## The problem
Locate the line that contains "Peter + Paul</text>". Copy it and every following line through the end of the records, exactly, and include nothing else.

## Information given
* * *

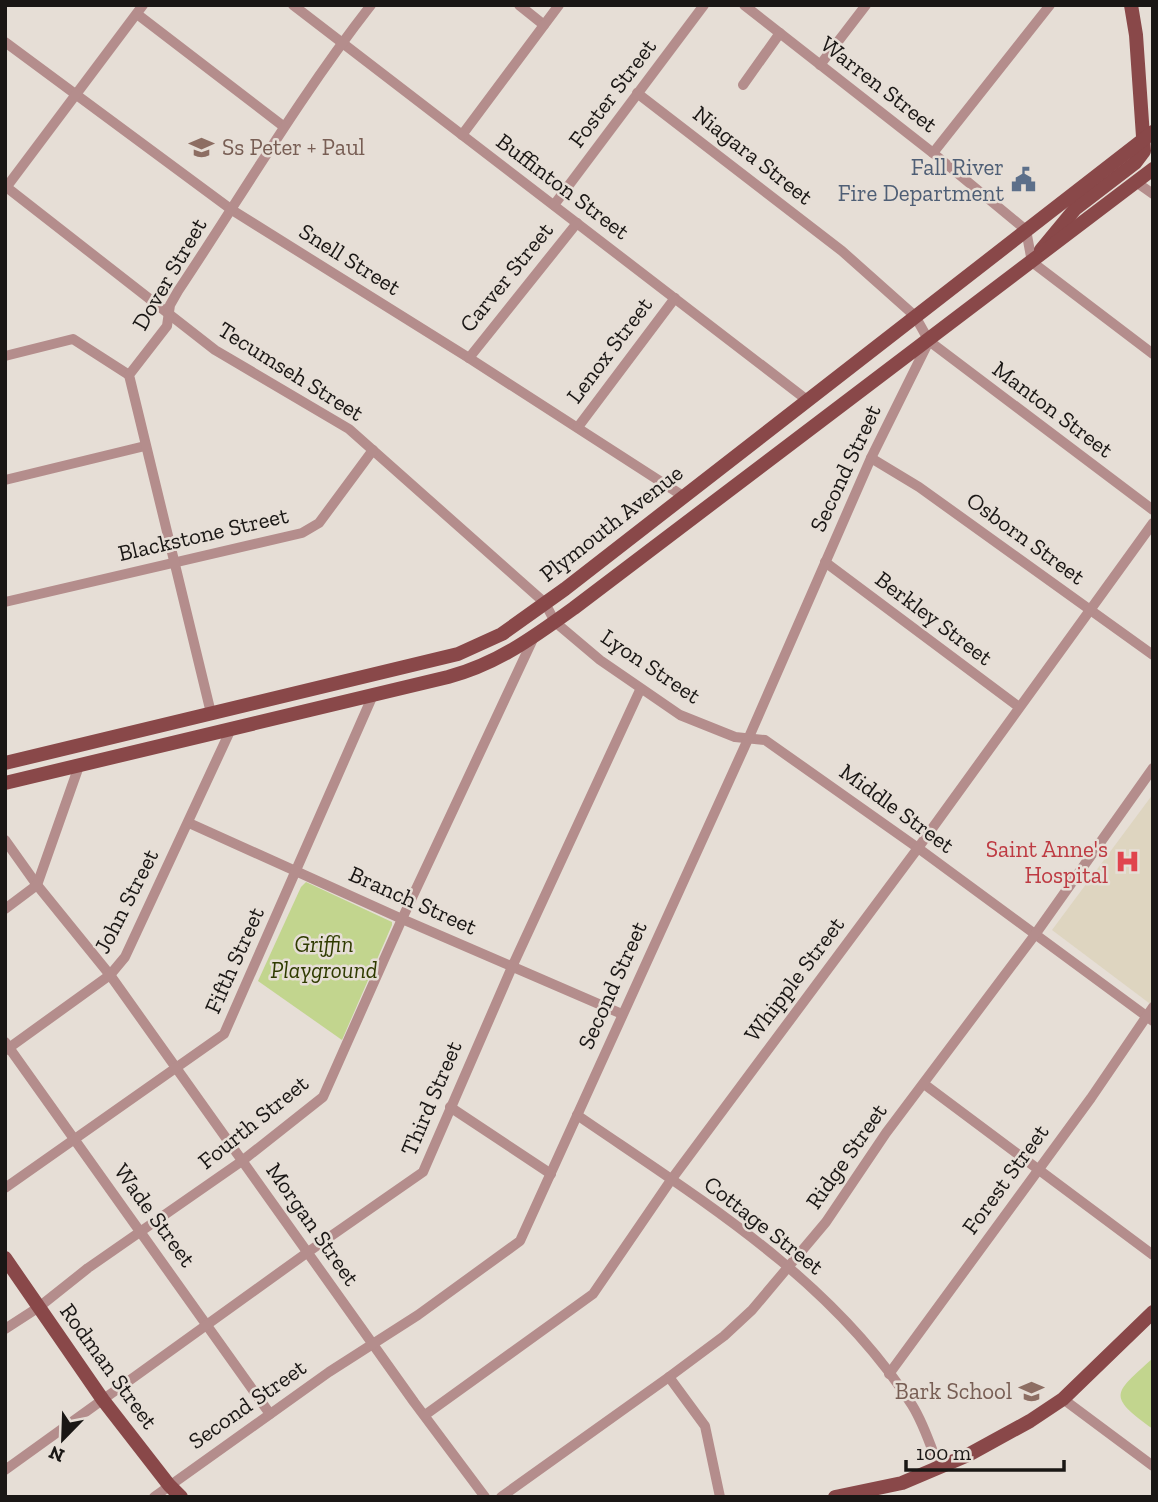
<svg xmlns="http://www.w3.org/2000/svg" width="1158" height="1502" viewBox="0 0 1158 1502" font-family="'Zilla Slab',serif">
  <rect width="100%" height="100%" fill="#e6ded6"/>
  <polygon fill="#ded5c0" points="1153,794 1153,1006 1052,930"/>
  <g fill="#c2d58e">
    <polygon points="306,882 392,922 392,925 342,1040 258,981 301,887"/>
    <path d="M1153,1358V1429C1106,1395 1114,1394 1153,1358Z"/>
  </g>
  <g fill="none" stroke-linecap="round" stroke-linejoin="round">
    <g stroke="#b48d8c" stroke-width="10">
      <polyline points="293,5 807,400"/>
      <polyline points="519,5 544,25"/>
      <polyline points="744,5 933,153 1026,230 1032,262 1153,354"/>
      <polyline points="137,14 283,126"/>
      <polyline points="5,42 232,210 469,358 683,496"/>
      <polyline points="820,65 866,5"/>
      <polyline points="743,85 780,33"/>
      <polyline points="637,93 842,251 915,316 929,341 1153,510"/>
      <polyline points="462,135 559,5"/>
      <polyline points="933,153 1050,5"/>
      <polyline points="1136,182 1153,194"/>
      <polyline points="5,186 215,350 349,429 545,603 555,622 600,660 680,715 735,737 765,740 918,848 1153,1021"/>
      <polyline points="5,189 143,5"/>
      <polyline points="554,205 704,5"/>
      <polyline points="5,356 73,339 129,375"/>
      <polyline points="469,358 577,223"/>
      <polyline points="578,427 675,298"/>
      <polyline points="871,458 919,487 1153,655"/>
      <polyline points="5,480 145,446"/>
      <polyline points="825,562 1019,707"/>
      <polyline points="5,602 302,533 319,523 373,450"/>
      <path d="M211,713L129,375L167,326L170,305L178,291C242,195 300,96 371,5"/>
      <polyline points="189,823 402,919 622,1014"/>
      <polyline points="5,840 37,885 110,975 414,1402 485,1497"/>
      <polyline points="5,909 37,885 79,766"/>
      <polyline points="5,1042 270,1414"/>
      <polyline points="6,1050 110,975 125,957 231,729"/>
      <polyline points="924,1084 1153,1255"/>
      <polyline points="450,1107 551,1174"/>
      <path d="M577,1115C698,1198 831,1278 912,1405C924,1424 931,1447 939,1468"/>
      <polyline points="5,1188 224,1034 373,695"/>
      <polyline points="5,1329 39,1307 88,1268 242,1161 323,1097 402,919 534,637"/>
      <polyline points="889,1374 1091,1098 1153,1007"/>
      <polyline points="669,1377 705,1426 720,1497"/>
      <polyline points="1063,1399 1153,1466"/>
      <polyline points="425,1415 593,1294 671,1180 918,848 1153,523"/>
      <polyline points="5,1470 308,1252 423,1172 512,967 640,690"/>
      <polyline points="154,1497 329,1372 418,1315 520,1241 749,737 871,458 929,341"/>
      <polyline points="501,1497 669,1377 724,1336 752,1310 826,1222 886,1133 1034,936 1153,768"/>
    </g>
    <g stroke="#894849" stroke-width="14">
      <polyline points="1041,250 1075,209 1135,163 1144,151 1136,35 1131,5"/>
      <polyline points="5,763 458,654 502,634 565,589 1153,132"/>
      <path d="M5,783L448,677C497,664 534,637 574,608L1153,169"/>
      <polyline points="5,1258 103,1400 169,1485 181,1497"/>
      <polyline points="835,1497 902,1483 968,1455 1030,1421 1063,1399 1153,1312"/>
    </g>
  </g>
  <defs>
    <symbol id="school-bare" viewBox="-9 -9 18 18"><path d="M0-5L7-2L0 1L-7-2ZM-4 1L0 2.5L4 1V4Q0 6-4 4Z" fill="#8d6e63" stroke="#e6ded6" stroke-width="2.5" paint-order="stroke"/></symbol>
    <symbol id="civic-bare" viewBox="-9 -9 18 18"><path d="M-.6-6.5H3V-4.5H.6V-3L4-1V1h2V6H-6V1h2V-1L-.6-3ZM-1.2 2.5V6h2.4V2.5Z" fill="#5c6f8a" stroke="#e6ded6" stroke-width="2.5" paint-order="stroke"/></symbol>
    <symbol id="hospital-bare" viewBox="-9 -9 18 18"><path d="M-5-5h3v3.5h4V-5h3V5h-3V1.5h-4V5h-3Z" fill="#e0444e" stroke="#e6ded6" stroke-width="2.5" paint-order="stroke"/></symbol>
  </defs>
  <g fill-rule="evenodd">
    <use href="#school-bare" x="184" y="130" width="35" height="35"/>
    <use href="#civic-bare" x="1006" y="162" width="35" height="35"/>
    <use href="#hospital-bare" x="1110" y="844" width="35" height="35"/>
    <use href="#school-bare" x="1014" y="1374" width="35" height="35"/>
  </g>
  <g text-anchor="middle" stroke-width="5" stroke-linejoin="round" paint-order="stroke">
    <g font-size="23" fill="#1a1715" stroke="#e6ded6">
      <text transform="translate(879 84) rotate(38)" y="8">Warren Street</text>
      <text transform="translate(612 93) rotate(-53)" y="8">Foster Street</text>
      <text transform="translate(753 155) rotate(38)" y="8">Niagara Street</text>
      <text transform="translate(563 186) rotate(37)" y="8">Buffinton Street</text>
      <text transform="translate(350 259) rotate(32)" y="8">Snell Street</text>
      <text transform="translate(169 274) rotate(-60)" y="8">Dover Street</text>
      <text transform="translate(506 277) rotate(-51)" y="8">Carver Street</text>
      <text transform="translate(609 350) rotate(-53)" y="8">Lenox Street</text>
      <text transform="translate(291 371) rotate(32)" y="8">Tecumseh Street</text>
      <text transform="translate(1053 409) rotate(37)" y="8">Manton Street</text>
      <text transform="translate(845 468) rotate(-65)" y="8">Second Street</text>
      <text transform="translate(611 523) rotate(-38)" y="8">Plymouth Avenue</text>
      <text transform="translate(203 534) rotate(-13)" y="8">Blackstone Street</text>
      <text transform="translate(1026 538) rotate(36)" y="8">Osborn Street</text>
      <text transform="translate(934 618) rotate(37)" y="8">Berkley Street</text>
      <text transform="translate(651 666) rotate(34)" y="8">Lyon Street</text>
      <text transform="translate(897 808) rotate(36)" y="8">Middle Street</text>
      <text transform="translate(413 900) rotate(24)" y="8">Branch Street</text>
      <text transform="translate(126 901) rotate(-63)" y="8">John Street</text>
      <text transform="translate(234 960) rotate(-66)" y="8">Fifth Street</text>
      <text transform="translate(794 979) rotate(-53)" y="8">Whipple Street</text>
      <text transform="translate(612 985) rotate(-66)" y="8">Second Street</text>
      <text transform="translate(431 1098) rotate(-67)" y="8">Third Street</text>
      <text transform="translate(253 1122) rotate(-39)" y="8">Fourth Street</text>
      <text transform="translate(846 1156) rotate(-55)" y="8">Ridge Street</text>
      <text transform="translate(1005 1179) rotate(-54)" y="8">Forest Street</text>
      <text transform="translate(155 1215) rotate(54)" y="8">Wade Street</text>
      <text transform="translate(313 1224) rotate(55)" y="8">Morgan Street</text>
      <text transform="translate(764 1225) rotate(38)" y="8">Cottage Street</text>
      <text transform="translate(109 1366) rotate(54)" y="8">Rodman Street</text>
      <text transform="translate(247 1404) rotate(-35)" y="8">Second Street</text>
    </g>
    <g font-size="23" fill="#785e54" stroke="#e6ded6" text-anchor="start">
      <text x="222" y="155">Ss Peter + Paul</text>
      <text x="1012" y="1399" text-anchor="end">Bark School</text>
    </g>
    <g font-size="23" fill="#4e5e75" stroke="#e6ded6" text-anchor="end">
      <text x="1004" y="175">Fall River<tspan x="1004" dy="26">Fire Department</tspan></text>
    </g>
    <g font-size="23" fill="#be3a42" stroke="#e6ded6" text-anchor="end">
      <text x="1108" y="857">Saint Anne's<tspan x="1108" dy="26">Hospital</tspan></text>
    </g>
    <g font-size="23" font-style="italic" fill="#2f3b00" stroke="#e6ded6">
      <text x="324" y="952">Griffin<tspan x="324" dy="26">Playground</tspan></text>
    </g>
  </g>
  <rect width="1158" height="1502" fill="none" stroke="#1a1715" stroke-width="14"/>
  <g transform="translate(63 1439) rotate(203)" stroke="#e6ded6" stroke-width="5" paint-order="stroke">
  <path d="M0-5L12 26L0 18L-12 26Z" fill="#1a1715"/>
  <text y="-10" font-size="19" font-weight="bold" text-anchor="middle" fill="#1a1715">N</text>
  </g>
  <path d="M906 1460v10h158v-10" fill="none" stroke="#1a1715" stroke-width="3.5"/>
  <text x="916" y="1460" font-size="21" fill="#1a1715" stroke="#e6ded6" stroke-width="5" paint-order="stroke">100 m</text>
</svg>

* * *

## Response for this exercise
      <text x="222" y="155">Ss Peter + Paul</text>
      <text x="1012" y="1399" text-anchor="end">Bark School</text>
    </g>
    <g font-size="23" fill="#4e5e75" stroke="#e6ded6" text-anchor="end">
      <text x="1004" y="175">Fall River<tspan x="1004" dy="26">Fire Department</tspan></text>
    </g>
    <g font-size="23" fill="#be3a42" stroke="#e6ded6" text-anchor="end">
      <text x="1108" y="857">Saint Anne's<tspan x="1108" dy="26">Hospital</tspan></text>
    </g>
    <g font-size="23" font-style="italic" fill="#2f3b00" stroke="#e6ded6">
      <text x="324" y="952">Griffin<tspan x="324" dy="26">Playground</tspan></text>
    </g>
  </g>
  <rect width="1158" height="1502" fill="none" stroke="#1a1715" stroke-width="14"/>
  <g transform="translate(63 1439) rotate(203)" stroke="#e6ded6" stroke-width="5" paint-order="stroke">
  <path d="M0-5L12 26L0 18L-12 26Z" fill="#1a1715"/>
  <text y="-10" font-size="19" font-weight="bold" text-anchor="middle" fill="#1a1715">N</text>
  </g>
  <path d="M906 1460v10h158v-10" fill="none" stroke="#1a1715" stroke-width="3.5"/>
  <text x="916" y="1460" font-size="21" fill="#1a1715" stroke="#e6ded6" stroke-width="5" paint-order="stroke">100 m</text>
</svg>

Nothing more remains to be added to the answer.